T1International is a nonprofit organization whose leaders have or are impacted by Type 1 Diabetes. The organization’s mission is to help those in local communities advocate for affordable access to life-saving insulin and diabetes supplies. In Utah, there are about 350 chapter members.
Representatives Marsha Judkins, Mark A. Strong, and Raymond Ward also expressed their support for helping Diabetics gain access to healthcare, supplies, and insulin. Representative Strong, one of four Type 1 Diabetics in his immediate family, shared how his friend’s quality of life drastically improved after receiving a continuous glucose monitor to monitor his blood sugar.
“The ability to properly manage Diabetes is crucial,” Strong said.
For Arceneaux, this problem is close to home.
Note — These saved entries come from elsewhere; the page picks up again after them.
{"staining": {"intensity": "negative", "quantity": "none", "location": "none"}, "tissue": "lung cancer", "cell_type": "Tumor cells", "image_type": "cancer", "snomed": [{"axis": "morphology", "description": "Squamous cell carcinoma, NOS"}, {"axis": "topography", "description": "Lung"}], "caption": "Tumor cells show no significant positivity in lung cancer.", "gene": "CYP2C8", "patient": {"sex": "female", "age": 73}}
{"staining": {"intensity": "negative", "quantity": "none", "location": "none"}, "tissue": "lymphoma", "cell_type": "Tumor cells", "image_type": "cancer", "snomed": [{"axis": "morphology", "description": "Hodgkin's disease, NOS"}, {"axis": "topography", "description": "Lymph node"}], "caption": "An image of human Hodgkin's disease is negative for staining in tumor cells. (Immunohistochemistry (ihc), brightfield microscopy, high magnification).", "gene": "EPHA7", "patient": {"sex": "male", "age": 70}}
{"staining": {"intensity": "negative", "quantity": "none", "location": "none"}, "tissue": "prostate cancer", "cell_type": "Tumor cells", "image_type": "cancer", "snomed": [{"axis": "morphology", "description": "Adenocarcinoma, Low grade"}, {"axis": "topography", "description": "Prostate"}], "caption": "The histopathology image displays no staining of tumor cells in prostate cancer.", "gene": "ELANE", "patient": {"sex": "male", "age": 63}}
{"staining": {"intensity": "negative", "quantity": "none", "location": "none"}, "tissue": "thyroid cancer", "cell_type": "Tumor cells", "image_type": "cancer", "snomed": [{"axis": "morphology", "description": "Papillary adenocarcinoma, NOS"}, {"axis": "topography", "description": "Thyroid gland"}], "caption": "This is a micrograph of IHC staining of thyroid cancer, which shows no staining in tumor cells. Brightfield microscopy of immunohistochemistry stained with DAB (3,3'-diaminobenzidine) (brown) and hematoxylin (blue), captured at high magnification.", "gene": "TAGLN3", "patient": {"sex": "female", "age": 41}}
She, her husband, and her 4-year-old son all have Type 1 Diabetes. She says though she has great insurance, she has to pay $1,000 a month for insulin on top of a $600 premium.
“We can’t afford that,” she said. “Right now, personally, I rely on the kindness of strangers to get us by to provide what we need to live.”
Arceneaux’s message is that pharmaceutical companies, Pharmacy Benefit Managers, and insurance companies step up and do what they can to help in this area.
“We’re grateful that the insulin is available… but we need it to be affordable,” she said. “We deserve to live a long and healthy life just like anyone else, and we want them to help us in that endeavor.”